Interim Constable Rob Nixon said police were “trying to arrest and bring to justice those who are causing harm to our communities.”

The question, perhaps, is where Lester goes from here.

Yasmin Surti says we need to be aware of complaints to address them


Community leader, interfaith and elected mayor, Sir Peter Soulsby, is painstakingly saying the solution lies in communication, not violence. They also stressed that more than half of his 20 people arrested last weekend were not from Leicester, in fact five of them were from Birmingham.

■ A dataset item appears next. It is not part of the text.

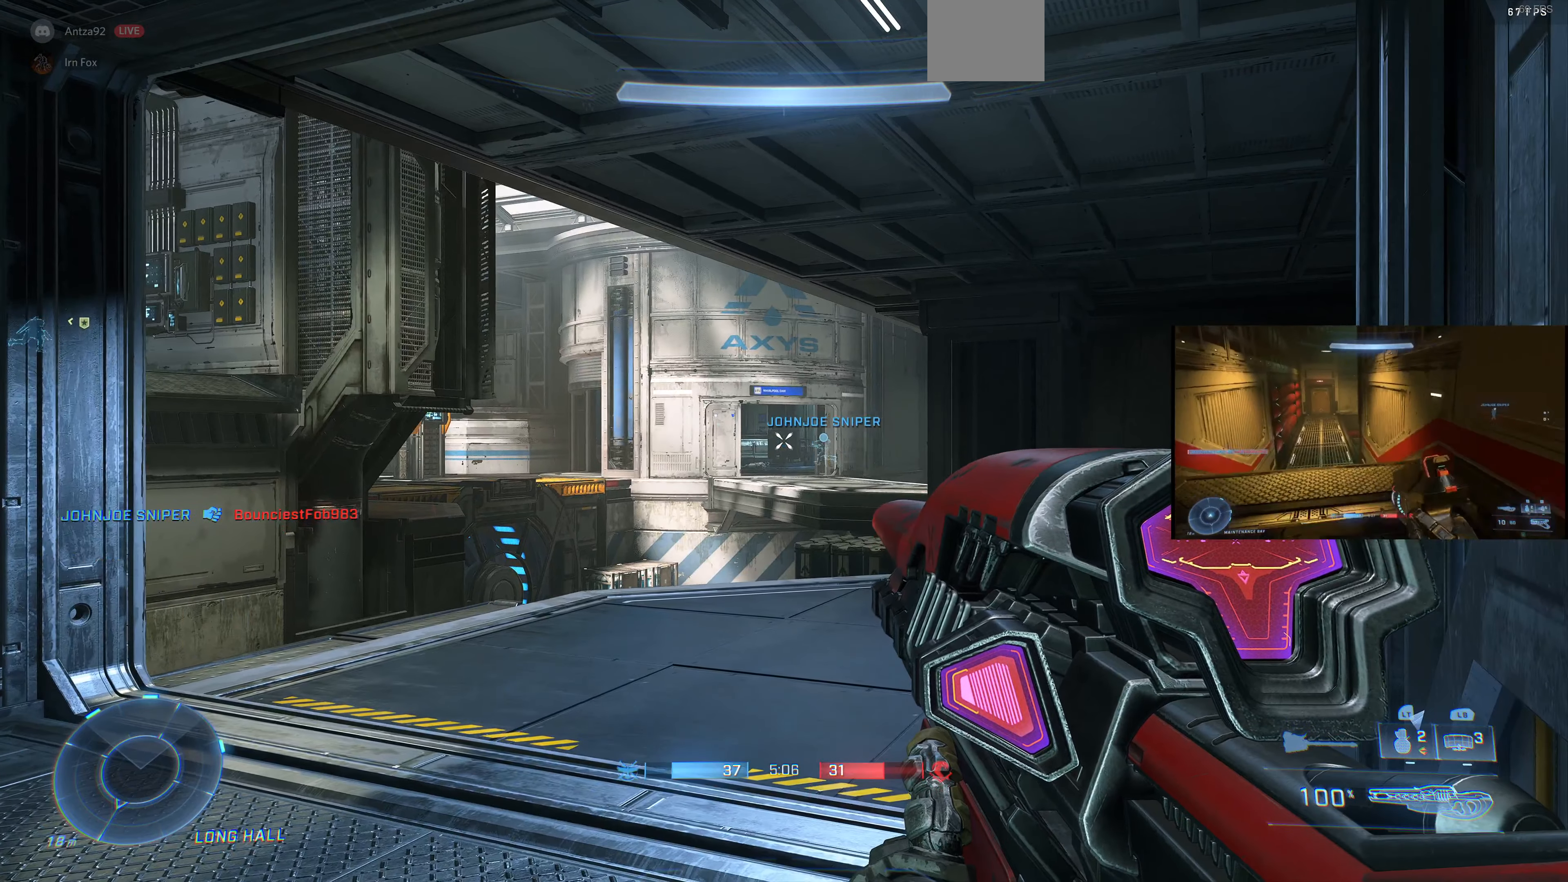
{"buttons": [], "left_stick": "center", "right_stick": "left", "events": [[333, "right_stick", "left"]]}
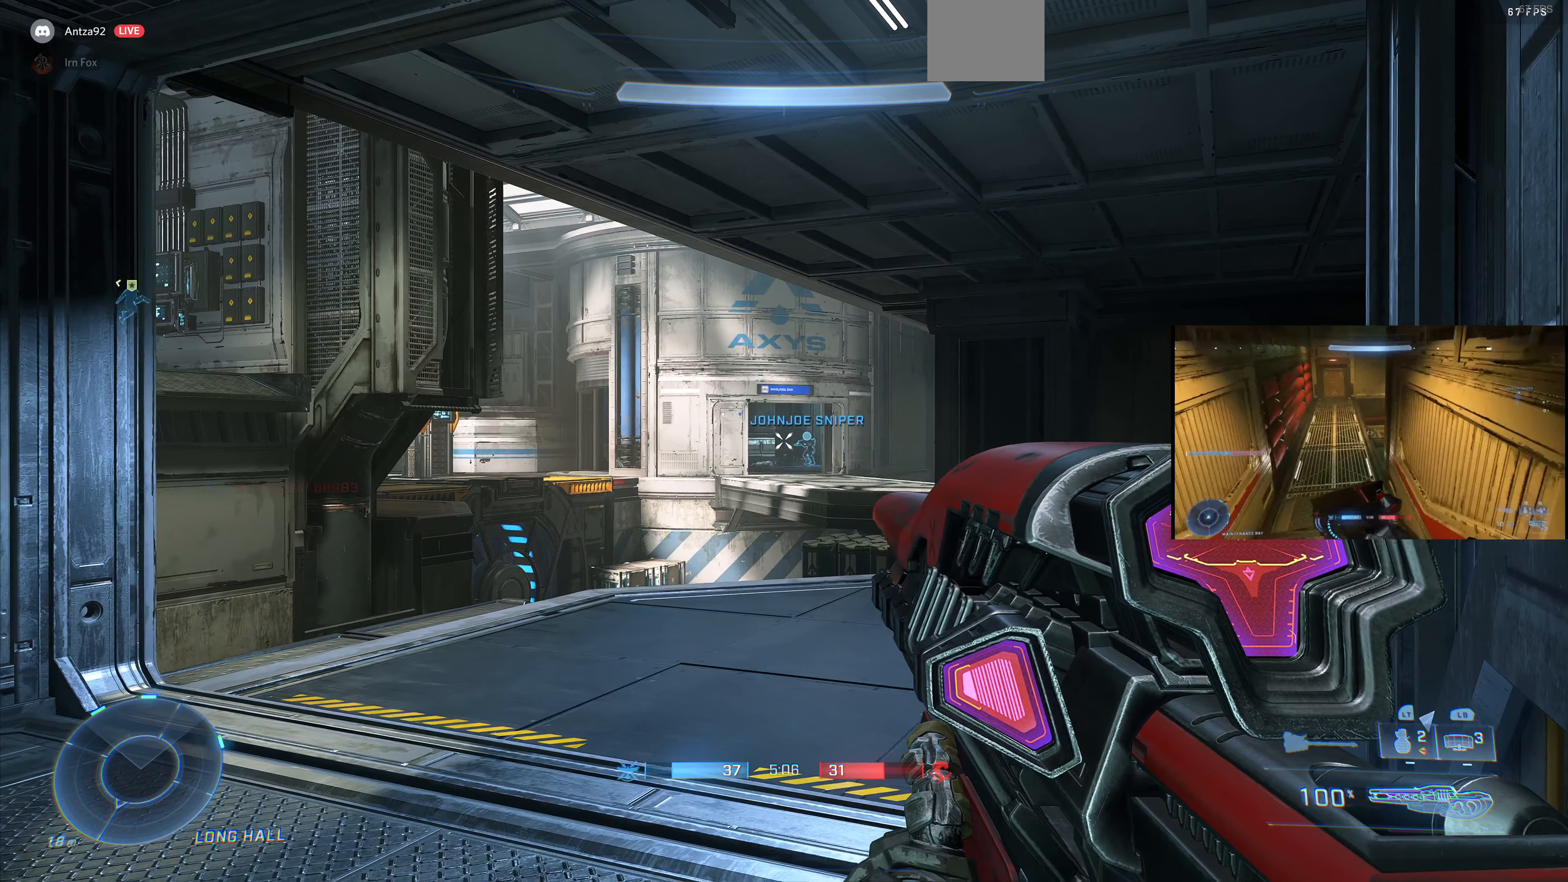
{"buttons": [], "left_stick": "center", "right_stick": "center", "events": [[33, "right_stick", "center"]]}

Sir Peter said Wednesday: “It suggests there are people with other fights coming to Leicester to fight.”

However, the mayor’s claim that the issue “doesn’t represent anything simmering in Leicester” has been described as naive by those on the ground.

“There are tensions and frustrations here. ‘And we have to recognize them, because if we don’t recognize them, how are we going to deal with them?'”

The 55-year-old mother of three says she has only felt insecure twice in her 40 years of living in Leicester.

The first was in 2010, when a highly publicized EDL march took place in the city. The second is sitting and talking this week Independent Belgrave Road, a predominantly Hindu area, wearing a hijab.

“It’s internalized,” she claims. “No one said anything, no one even looked at me differently. I know people here are good people. I work here and I have friends here.” But I get out of my car and yes, it makes me think about what happened.

Like everyone here, she believes two nights of trouble won’t be enough to tarnish Lester’s hard-earned reputation.

But like everyone here, she also knows that her reputation can quickly erode. She warns that more clashes could make the city unsafe, unfriendly and unwelcoming. “There are no winners. Everyone here loses,” she says. “It drags us all down.”

Diwali on the Golden Mile in Leicester


How to prevent this from happening is now a major concern for many city dwellers. And there already seems to be a growing consensus that community engagement needs to be improved and adapted for the 21st century.

Professor Chakraborti says again: But today’s efforts are very outdated.

“As a city, we rely on dialogue with a very narrow range of community leaders and opinion-makers. We need to think of new and sophisticated ways to hear all of our voices and reach out to those who feel disenfranchised. there is.”

He makes one point. “This is not just a Leicester issue,” he says. “I think this is something every town or city has to learn to do better.”

His counterpart, Kim Sadiq, associate professor of community and criminal justice at De Montfort University across town, agrees.

“Samosa and tea,” she says. “You invite people to samosa and tea and talk about what you can do to improve your community. We need to find mechanisms to talk to people who aren’t coming forward so we can build a better future.”

For now, it is now that Bobby’s Deli on the Golden Mile raises some concerns.

On Diwali next month, the road claims to host the biggest festival of lights outside India.

However, there are concerns that people will not stop by even if the streets are already decorated. These concerns are not furthered by the fact that India will face Pakistan in her T20 Cricket World Cup the day before.

“It’s a great night every year,” says Lakhani. “It’s not just Hindus. All people are coming. Hindus, Muslims, Sikhs, Christians. Everyone. And this year should go well. No doubt. Show the world that this is what Leicester is all about.” It is necessary that we celebrate each other, that we are one community.”